GPF takeout is a project under development whose final goal is to allow any user to export the threads of any Google Group, although the initial goal will be to export the Spanish Google Calendar Forum in order to preserve its threads, which contain a lot of knowledge.

Initial plan for exporting the forums

The initial plan will be to create two pieces of software with which we will be able to export all the threads: a Chrome extension which will collect all the thread IDs and a PHP script which will save the threads into the file system right from the print page. Therefore, the end result will be a series of HTML files with the contents of every thread, just like this one here.

Chrome extension

In order to export the Calendar Forum, the Chrome extension will be activated from [here] using the old GPF interface (not Hadfield) and it will print a JSON string such as the following:

{forum: "calendar", threads: ["jl5iTKctz2M", "D5WQk-OCWxI", "MBSgJ85gE7g"]}

This string will then have to be saved manually into a file which will be used later on.

PHP script

The PHP script will read from the standard input the JSON file and will begin to download all the threads as HTML documents in a specified folder.

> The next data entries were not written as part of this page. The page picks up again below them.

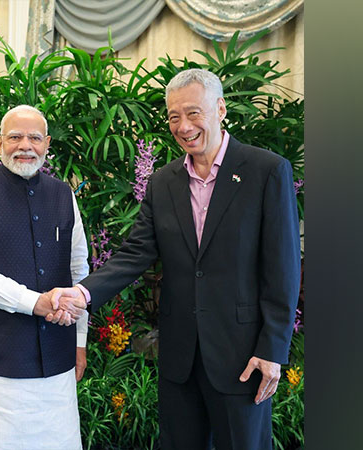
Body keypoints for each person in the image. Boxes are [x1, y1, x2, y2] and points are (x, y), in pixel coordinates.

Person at [50, 69, 301, 449]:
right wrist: (82, 295)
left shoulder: (266, 171)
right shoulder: (163, 181)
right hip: (180, 359)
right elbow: (136, 253)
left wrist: (272, 350)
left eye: (193, 113)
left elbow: (283, 268)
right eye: (173, 117)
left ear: (219, 109)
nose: (183, 126)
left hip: (242, 357)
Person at [0, 104, 89, 449]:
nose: (24, 145)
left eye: (34, 137)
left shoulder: (63, 194)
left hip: (56, 367)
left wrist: (80, 341)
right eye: (15, 136)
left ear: (47, 144)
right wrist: (35, 303)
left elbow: (79, 270)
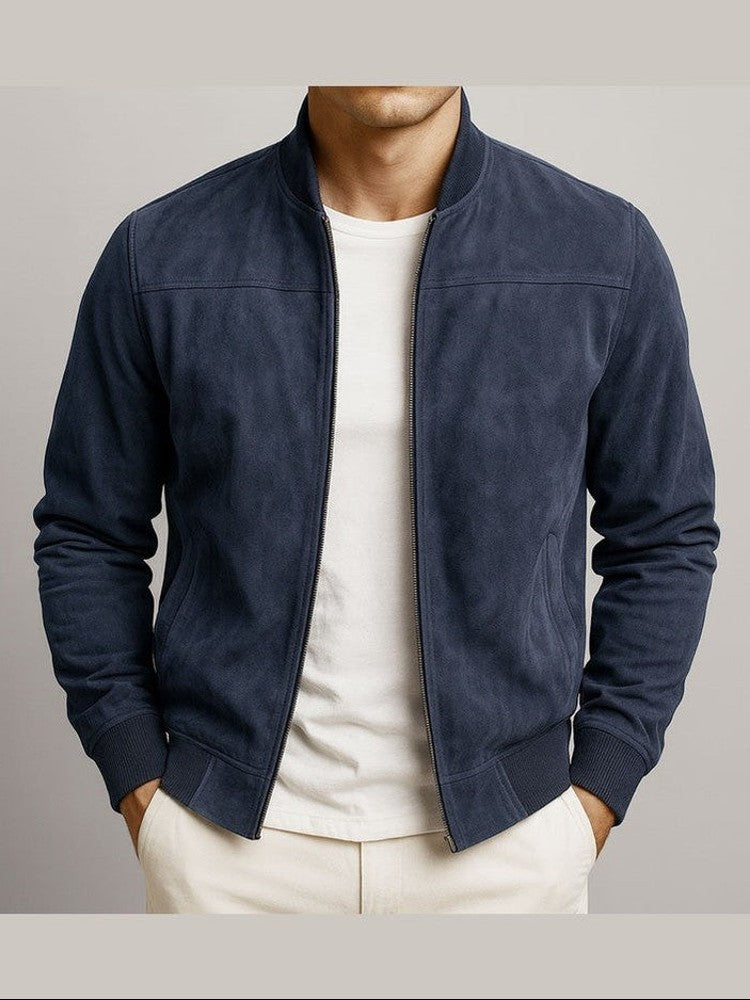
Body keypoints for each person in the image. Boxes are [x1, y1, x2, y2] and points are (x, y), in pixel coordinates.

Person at [32, 85, 720, 914]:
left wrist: (598, 789)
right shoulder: (164, 254)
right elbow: (86, 531)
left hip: (508, 849)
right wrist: (138, 776)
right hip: (228, 851)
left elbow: (665, 535)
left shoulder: (601, 250)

Second iteration of the plan

A better option, which is more difficult to develop, is to read the threads output from the Chrome extension and save their contents into a database. The Pistachio Forums software I developed would be used in order to display the threads.

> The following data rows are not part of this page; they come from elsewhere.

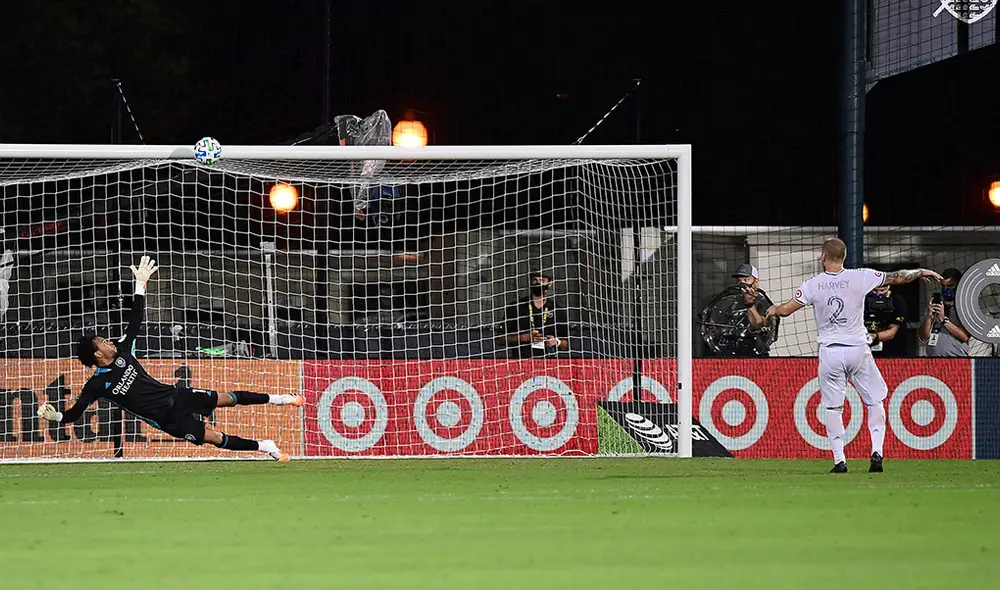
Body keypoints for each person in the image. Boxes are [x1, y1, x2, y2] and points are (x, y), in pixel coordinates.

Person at [35, 255, 303, 461]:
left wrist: (140, 284)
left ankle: (279, 398)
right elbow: (74, 414)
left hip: (178, 396)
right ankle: (264, 446)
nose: (108, 341)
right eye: (102, 342)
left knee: (227, 398)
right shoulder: (97, 385)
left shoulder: (123, 352)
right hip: (168, 420)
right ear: (97, 354)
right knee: (213, 437)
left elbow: (136, 319)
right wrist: (56, 416)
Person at [766, 238, 942, 473]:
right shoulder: (860, 276)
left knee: (833, 408)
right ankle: (877, 452)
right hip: (859, 349)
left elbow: (787, 310)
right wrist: (921, 271)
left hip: (831, 352)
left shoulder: (813, 284)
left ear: (822, 256)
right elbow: (898, 276)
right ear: (844, 257)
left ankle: (840, 460)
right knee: (874, 401)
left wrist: (773, 309)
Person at [698, 264, 777, 357]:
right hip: (729, 348)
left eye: (746, 280)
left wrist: (750, 304)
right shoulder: (732, 301)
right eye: (739, 280)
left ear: (755, 282)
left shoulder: (762, 301)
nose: (742, 283)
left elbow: (758, 323)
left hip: (752, 350)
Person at [505, 271, 569, 358]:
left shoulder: (557, 310)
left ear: (549, 284)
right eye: (535, 280)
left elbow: (566, 344)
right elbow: (499, 339)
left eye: (542, 280)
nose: (538, 283)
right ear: (529, 282)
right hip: (521, 363)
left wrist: (557, 342)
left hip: (549, 364)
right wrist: (524, 337)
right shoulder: (516, 307)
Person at [918, 267, 970, 357]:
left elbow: (964, 336)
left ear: (958, 285)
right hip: (933, 360)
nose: (946, 289)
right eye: (943, 286)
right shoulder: (936, 304)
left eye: (950, 286)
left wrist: (944, 320)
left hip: (955, 359)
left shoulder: (964, 306)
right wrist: (929, 317)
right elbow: (923, 337)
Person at [864, 283, 909, 357]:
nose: (878, 294)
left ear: (888, 287)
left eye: (882, 290)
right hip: (865, 347)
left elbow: (892, 331)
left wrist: (873, 336)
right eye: (875, 291)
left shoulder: (897, 301)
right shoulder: (863, 299)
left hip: (891, 350)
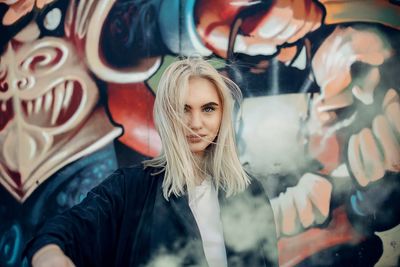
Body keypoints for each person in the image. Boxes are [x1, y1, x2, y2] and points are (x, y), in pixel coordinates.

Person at [24, 57, 278, 267]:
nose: (196, 123)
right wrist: (49, 255)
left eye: (208, 108)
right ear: (167, 115)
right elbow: (63, 230)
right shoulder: (131, 188)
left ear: (223, 114)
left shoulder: (247, 190)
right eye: (183, 109)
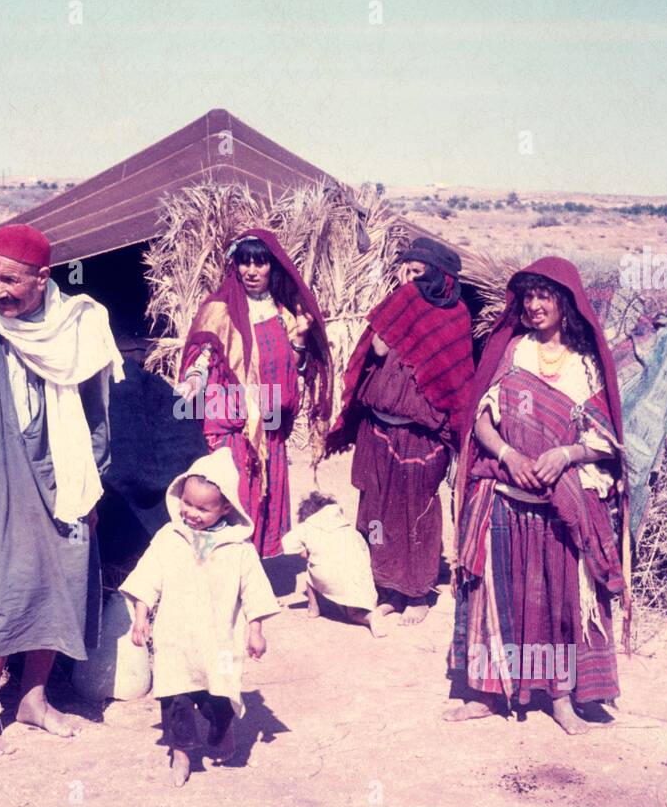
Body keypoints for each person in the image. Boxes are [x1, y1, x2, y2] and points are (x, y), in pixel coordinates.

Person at [0, 223, 124, 757]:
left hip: (67, 471)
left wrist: (94, 483)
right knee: (7, 585)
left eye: (10, 281)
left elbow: (96, 414)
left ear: (43, 278)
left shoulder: (79, 327)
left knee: (63, 579)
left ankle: (32, 699)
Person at [444, 257, 631, 735]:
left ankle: (561, 699)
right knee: (494, 595)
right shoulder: (512, 353)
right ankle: (488, 692)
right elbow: (481, 420)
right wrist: (508, 454)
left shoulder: (585, 365)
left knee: (558, 599)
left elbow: (605, 440)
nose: (534, 305)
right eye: (528, 297)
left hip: (558, 507)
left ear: (564, 302)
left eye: (544, 296)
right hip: (505, 493)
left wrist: (566, 454)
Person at [325, 237, 474, 625]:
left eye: (417, 272)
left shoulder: (454, 315)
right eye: (404, 270)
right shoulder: (398, 305)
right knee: (376, 510)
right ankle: (387, 587)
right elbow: (375, 349)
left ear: (440, 277)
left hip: (419, 434)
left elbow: (455, 380)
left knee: (416, 513)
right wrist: (401, 303)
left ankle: (418, 592)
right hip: (378, 427)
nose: (408, 279)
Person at [122, 448, 278, 787]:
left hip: (220, 639)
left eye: (203, 508)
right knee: (175, 695)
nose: (191, 513)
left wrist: (256, 630)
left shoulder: (238, 548)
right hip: (176, 636)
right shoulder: (169, 538)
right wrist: (140, 615)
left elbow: (254, 591)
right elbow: (147, 576)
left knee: (218, 695)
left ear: (224, 508)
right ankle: (180, 754)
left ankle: (223, 735)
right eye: (188, 504)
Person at [176, 229, 332, 557]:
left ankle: (248, 572)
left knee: (264, 496)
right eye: (244, 262)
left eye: (259, 263)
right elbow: (203, 354)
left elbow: (295, 367)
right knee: (229, 496)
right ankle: (215, 567)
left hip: (269, 424)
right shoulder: (219, 309)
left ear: (271, 267)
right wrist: (192, 382)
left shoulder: (284, 312)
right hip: (231, 426)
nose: (251, 270)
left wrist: (301, 340)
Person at [281, 492, 385, 637]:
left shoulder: (307, 526)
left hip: (331, 576)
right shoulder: (345, 525)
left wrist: (304, 552)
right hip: (359, 576)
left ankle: (314, 608)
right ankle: (372, 612)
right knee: (357, 601)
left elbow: (287, 542)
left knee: (311, 571)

Third iteration of the plan

When running the extension to generate the list of ids for all the forum threads, memory runs out if the forum is pretty big (> 20000 threads, for instance).

Therefore, another PHP script which replaces the extension was developed to extract all the IDs scraping URLs of the form https://productforums.google.com/forum/print/categories/{forum}%5B{first}-{last}%5D, where {forum} is the forum's codename, {first} is the number of the first post we want to retrieve, and {last} is the number of the last post we want to retrieve. Actually, Google Groups only serves this page if less than 100 threads are requested, so we have to create a handful of requests to extract all the IDs (for a forum with ~130000 threads, such as youtube-es, which has now moved to Tailwind, that means making 1300 requests).